• [Problem]: All that is needed is the listing, given back exactly.
START Record set
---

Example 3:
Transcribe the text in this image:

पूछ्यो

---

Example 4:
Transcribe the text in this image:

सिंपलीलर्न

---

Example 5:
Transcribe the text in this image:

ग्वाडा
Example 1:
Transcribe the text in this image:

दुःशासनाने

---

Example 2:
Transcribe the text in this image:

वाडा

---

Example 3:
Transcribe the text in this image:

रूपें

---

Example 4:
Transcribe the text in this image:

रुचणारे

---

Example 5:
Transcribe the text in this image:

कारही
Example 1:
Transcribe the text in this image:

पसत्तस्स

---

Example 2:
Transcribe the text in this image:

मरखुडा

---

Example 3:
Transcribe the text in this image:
END Record set
• [Exercise result]:
---

Example 3:
Transcribe the text in this image:

पूछ्यो

---

Example 4:
Transcribe the text in this image:

सिंपलीलर्न

---

Example 5:
Transcribe the text in this image:

ग्वाडा
Example 1:
Transcribe the text in this image:

दुःशासनाने

---

Example 2:
Transcribe the text in this image:

वाडा

---

Example 3:
Transcribe the text in this image:

रूपें

---

Example 4:
Transcribe the text in this image:

रुचणारे

---

Example 5:
Transcribe the text in this image:

कारही
Example 1:
Transcribe the text in this image:

पसत्तस्स

---

Example 2:
Transcribe the text in this image:

मरखुडा

---

Example 3:
Transcribe the text in this image:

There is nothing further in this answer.